Jaap Buitendijk—Paramount Pictures

Thursday was a good day for people still looking for some closure after the financial crisis, as a few more pages of epilogue were written in our nation's most recent economic tragedy.

Goldman Sachs, one of the banks responsible for the meltdown, agreed to a $5 billion settlement for its role in kicking off the biggest financial disaster since the Great Depression. And coincidentally on that same day, "The Big Short," which told the story of unscrupulous banking in comedic detail, was nominated for five Academy Awards.

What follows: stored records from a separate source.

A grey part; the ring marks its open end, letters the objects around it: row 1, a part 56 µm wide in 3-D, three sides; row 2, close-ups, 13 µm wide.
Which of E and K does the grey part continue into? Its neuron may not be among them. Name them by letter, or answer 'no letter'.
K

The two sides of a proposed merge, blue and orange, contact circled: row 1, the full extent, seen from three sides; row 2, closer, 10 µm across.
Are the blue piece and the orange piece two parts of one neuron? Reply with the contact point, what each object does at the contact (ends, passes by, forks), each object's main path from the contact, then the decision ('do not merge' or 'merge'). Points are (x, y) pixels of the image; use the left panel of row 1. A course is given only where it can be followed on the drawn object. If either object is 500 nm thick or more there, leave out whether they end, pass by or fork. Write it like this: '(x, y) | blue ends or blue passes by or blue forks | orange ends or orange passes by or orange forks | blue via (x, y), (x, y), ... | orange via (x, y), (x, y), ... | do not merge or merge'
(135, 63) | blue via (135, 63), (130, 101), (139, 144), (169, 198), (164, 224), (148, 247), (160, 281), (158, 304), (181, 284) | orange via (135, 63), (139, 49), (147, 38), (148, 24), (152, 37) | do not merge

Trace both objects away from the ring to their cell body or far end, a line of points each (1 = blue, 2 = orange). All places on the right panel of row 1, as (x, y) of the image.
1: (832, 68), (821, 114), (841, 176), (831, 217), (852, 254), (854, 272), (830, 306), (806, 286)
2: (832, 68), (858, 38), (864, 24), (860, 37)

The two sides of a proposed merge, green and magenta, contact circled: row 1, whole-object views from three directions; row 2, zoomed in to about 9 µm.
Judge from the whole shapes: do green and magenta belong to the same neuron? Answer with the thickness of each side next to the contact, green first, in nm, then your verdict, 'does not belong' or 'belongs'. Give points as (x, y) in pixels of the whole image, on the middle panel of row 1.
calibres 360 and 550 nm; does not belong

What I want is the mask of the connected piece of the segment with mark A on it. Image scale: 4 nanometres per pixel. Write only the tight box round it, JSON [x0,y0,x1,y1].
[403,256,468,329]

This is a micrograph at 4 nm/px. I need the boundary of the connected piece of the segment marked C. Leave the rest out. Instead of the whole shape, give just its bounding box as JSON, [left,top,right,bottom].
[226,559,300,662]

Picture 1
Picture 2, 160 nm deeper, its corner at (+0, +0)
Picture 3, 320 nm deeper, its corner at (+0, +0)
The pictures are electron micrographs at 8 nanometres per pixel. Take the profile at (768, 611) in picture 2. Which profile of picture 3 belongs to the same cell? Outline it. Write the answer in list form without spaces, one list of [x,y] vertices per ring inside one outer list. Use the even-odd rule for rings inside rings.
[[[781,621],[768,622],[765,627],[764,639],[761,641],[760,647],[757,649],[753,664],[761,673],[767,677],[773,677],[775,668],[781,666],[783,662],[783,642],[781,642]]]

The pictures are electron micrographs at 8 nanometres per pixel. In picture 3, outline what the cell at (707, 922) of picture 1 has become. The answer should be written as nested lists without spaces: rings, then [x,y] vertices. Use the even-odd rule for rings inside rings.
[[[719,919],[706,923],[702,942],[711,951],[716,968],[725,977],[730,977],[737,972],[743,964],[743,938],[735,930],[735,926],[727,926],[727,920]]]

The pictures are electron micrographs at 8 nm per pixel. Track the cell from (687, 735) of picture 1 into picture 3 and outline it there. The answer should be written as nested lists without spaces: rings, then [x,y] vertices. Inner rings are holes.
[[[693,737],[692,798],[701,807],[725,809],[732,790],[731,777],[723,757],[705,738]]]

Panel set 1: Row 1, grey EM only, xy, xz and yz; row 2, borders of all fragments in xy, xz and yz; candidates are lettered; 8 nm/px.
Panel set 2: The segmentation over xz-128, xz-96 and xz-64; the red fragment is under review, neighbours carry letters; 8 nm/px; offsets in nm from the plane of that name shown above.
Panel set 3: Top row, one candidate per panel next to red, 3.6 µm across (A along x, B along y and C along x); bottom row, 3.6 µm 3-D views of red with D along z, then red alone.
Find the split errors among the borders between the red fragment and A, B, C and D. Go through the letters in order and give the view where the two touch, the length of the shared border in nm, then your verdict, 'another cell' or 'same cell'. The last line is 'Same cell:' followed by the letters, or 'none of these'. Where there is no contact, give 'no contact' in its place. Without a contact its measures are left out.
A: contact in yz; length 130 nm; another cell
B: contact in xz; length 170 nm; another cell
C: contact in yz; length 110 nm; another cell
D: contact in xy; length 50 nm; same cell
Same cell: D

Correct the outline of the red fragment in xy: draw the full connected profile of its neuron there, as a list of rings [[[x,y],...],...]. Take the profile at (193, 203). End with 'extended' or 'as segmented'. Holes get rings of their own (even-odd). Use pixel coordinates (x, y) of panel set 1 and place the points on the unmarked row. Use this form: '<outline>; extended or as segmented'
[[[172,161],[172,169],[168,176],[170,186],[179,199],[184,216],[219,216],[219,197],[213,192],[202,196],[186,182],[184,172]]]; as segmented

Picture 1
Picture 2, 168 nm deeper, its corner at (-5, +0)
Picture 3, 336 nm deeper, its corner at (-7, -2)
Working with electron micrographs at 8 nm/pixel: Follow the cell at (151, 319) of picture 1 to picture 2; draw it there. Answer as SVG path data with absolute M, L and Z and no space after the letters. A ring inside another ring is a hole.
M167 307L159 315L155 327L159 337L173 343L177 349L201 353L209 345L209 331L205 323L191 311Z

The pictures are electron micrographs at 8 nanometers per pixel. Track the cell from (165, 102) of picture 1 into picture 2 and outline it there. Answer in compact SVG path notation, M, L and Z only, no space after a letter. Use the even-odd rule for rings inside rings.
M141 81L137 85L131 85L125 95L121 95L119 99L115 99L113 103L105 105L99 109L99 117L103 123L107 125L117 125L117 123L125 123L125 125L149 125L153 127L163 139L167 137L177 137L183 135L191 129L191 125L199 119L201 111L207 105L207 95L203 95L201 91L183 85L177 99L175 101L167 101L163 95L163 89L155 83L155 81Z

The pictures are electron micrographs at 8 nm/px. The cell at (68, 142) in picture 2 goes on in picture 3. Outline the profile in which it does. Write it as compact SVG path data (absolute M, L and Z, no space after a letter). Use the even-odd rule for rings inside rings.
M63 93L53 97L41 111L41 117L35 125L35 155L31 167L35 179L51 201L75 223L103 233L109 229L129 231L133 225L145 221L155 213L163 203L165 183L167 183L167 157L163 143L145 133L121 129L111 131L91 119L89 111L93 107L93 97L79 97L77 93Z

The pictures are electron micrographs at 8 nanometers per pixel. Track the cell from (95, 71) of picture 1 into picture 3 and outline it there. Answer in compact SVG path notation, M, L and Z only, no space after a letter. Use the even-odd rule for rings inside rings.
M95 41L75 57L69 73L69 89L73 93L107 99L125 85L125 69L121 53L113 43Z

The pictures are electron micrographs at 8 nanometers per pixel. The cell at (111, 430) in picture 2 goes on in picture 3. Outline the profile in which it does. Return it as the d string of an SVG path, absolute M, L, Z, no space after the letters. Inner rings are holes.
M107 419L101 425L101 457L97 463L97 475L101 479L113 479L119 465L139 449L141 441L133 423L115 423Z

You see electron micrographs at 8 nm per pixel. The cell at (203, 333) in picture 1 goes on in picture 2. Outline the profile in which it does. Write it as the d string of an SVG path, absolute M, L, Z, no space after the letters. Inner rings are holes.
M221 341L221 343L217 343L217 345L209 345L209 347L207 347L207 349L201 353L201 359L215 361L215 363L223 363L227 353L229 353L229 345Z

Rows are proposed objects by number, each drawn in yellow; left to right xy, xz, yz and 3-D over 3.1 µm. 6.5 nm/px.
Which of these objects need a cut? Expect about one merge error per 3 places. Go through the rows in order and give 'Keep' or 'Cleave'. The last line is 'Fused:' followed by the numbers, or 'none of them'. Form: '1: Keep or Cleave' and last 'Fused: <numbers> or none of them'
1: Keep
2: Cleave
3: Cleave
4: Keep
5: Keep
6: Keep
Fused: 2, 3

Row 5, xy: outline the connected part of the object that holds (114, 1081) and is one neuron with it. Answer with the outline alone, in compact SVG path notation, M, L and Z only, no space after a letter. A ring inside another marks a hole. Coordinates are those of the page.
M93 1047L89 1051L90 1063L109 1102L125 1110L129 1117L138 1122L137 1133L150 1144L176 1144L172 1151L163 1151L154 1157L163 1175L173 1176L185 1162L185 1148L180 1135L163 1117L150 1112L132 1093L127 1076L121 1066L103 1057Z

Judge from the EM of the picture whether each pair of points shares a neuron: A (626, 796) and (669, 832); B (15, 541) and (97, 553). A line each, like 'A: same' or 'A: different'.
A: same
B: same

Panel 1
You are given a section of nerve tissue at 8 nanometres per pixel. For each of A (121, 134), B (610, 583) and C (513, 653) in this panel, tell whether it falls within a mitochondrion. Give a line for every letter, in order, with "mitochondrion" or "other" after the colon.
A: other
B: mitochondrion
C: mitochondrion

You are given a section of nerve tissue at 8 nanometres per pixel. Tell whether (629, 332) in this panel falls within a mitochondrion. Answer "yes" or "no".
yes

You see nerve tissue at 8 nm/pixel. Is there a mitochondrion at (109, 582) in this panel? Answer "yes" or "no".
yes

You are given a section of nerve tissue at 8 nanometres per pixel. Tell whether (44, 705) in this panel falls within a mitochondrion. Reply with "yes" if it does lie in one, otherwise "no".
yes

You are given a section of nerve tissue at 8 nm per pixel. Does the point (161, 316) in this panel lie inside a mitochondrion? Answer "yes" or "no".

The settlement and the film's recognition come at a key time. Thanks to the film's against-all-odds feat of successfully explaining financial inner-workings so dry that no one noticed them for years, many people finally have a handle on exactly what caused the financial crisis. For better or for worse, sometimes it takes a Hollywood movie to successfully tell a story.

And with the Oscar nomination, "The Big Short" is suddenly legitimized and promoted to a larger audience, likely compounding and amplifying the public's understanding (and anger) about the recent past.

With more people suddenly clued in, it's possible that for the first time since the crisis, the public is in a position to actually appreciate and understand the settlement news -- at least more so compared to when Bank of America paid $16 billion or when JP Morgan Chase paid $13 billion for their roles in the catastrophe. It helps that the Goldman employees in the movie were a fabulous caricature of greed, almost drooling over the Christian Bale character's proposal for what appeared to be free money.

The $5 billion Goldman news appears to be one of the last pages of the American horror story. Though smaller than the other settlements--Goldman's participation was less than some other big banks--it provides an opportunity for the public to review the others and their billions of dollars, some of which will go to writing off mortgages that have fallen behind. Maybe with these new eyes, thanks to Adam McKay's movie, there will be some satisfaction there.